Score band Do this next (within a defined window) Who to involve Artifacts to request (avoid sensitive data)
Red (< 60) Run a small set of targeted interviews (for example, ~2-3 per role) within ~7 days (example window; adjust). Add a short-term containment check within ~72 hours (example; adjust). Owner, performers, approver/reviewer, internal audit or compliance Evidence examples (report name + timestamp), approval screenshot description, exception log entries (redacted)
Amber (60-79) Pick the top 1-2 drivers, update SOPs, and add a targeted training note. Re-check in ~60-90 days (example window; adjust). Owner, lead performer, approver Updated work instruction, review checklist, training completion roster (no personal performance notes)
Green (80+) Standardize what works and monitor drift. Sample-check quarterly or after change (starter cadence; adjust). Owner and process excellence/finance ops Control description, evidence standard, escalation path job aid
  • Re-survey cadence: Starter guidance: quarterly for high-risk or high-change processes; semiannual for important stable processes; annual for a broad baseline (adjust based on risk and resourcing).
  • Communication plan: Send a 1-page summary to process owners, a theme-level rollup to leadership, and a short list of remediation commitments for audit committee inputs where applicable.
  • Close the loop on culture drivers: If low scores point to fear of escalation or weak policy knowledge, run a follow-on compliance survey template to measure speak-up and training gaps.

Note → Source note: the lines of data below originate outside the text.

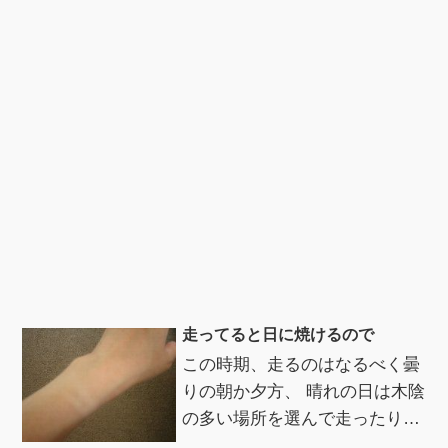
走ってると日に焼けるので
この時期、走るのはなるべく曇
りの朝か夕方、 晴れの日は木陰
の多い場所を選んで走ったりと
日焼けしないように気をつけて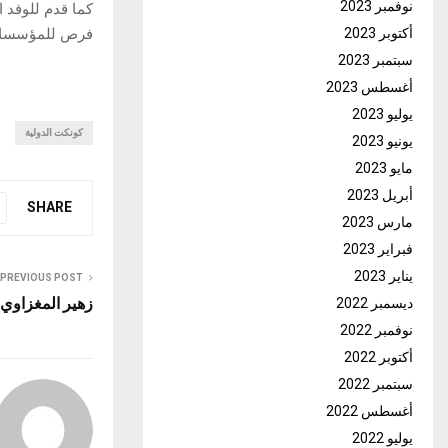
نوفمبر 2023
كما قدم للوفد 
فرص للمؤسسات ا
أكتوبر 2023
سبتمبر 2023
أغسطس 2023
يوليو 2023
كونكت الدولية
يونيو 2023
مايو 2023
أبريل 2023
SHARE
مارس 2023
فبراير 2023
يناير 2023
PREVIOUS POST
زهير المغزاوي 
ديسمبر 2022
نوفمبر 2022
أكتوبر 2022
سبتمبر 2022
أغسطس 2022
يوليو 2022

Next action: Pick 5 metrics, set your internal targets, and schedule the next survey date before you start remediation.

Frequently Asked Questions

Does an internal control survey prove SOX/ICFR compliance or replace testing?

No. Your survey gives you directional input, not audit assurance. Use it to surface design, evidence, and execution gaps early, then focus walkthroughs and testing where risk and low scores overlap. For formal ICFR audit expectations, align your work with PCAOB AS 2201 on ICFR audits.

Should responses be anonymous or attributed?

Use anonymous responses when you want honest reporting on barriers (pressure, workload, unclear instructions) because fear changes answers. Use attributed responses when you need direct follow-up on a specific control step, evidence type, or ownership handoff. A practical hybrid is best: keep most items attributed, then add a short anonymous module for obstacles and improvement ideas.

How do I tailor this survey for SOX/ICFR vs operational controls?

Keep the same core blocks (People/Process/Technology/Governance), then swap the process modules. For SOX/ICFR, keep evidence quality, review precision, segregation of duties, and IT-dependent report questions. For operational controls, add handoffs, exception handling, and monitoring cadence, and remove ICFR-only wording that does not change day-to-day behavior.

How often should we run an internal control health survey?

Set cadence by risk and change. Starter guidance is quarterly for high-risk or high-change processes, semiannual for stable but important processes, and annual for an enterprise baseline (adjust based on resourcing and your close calendar). Re-run after major system/process changes and again after remediation to verify the fix stuck.

What scoring approach works best for prioritizing fixes?

Score sections to 0-100, then assign Red/Amber/Green thresholds you will keep over time. Use internal starter cutoffs (then calibrate after your baseline), and triage the Reds using likelihood x impact (a simple 1-5 x 1-5 works well). Segment results by process, location, and role before you launch remediation so you fix the real root cause.

What should we do immediately when scores are red for a process?

Use a rapid-response playbook with timelines calibrated to severity. As an example, you can confirm the theme with a few targeted interviews, request examples of evidence types (not sensitive data), and pinpoint the failing step (design vs execution vs documentation) within ~72 hours, then assign an owner and set a short-term containment action while you build the long-term fix and validation.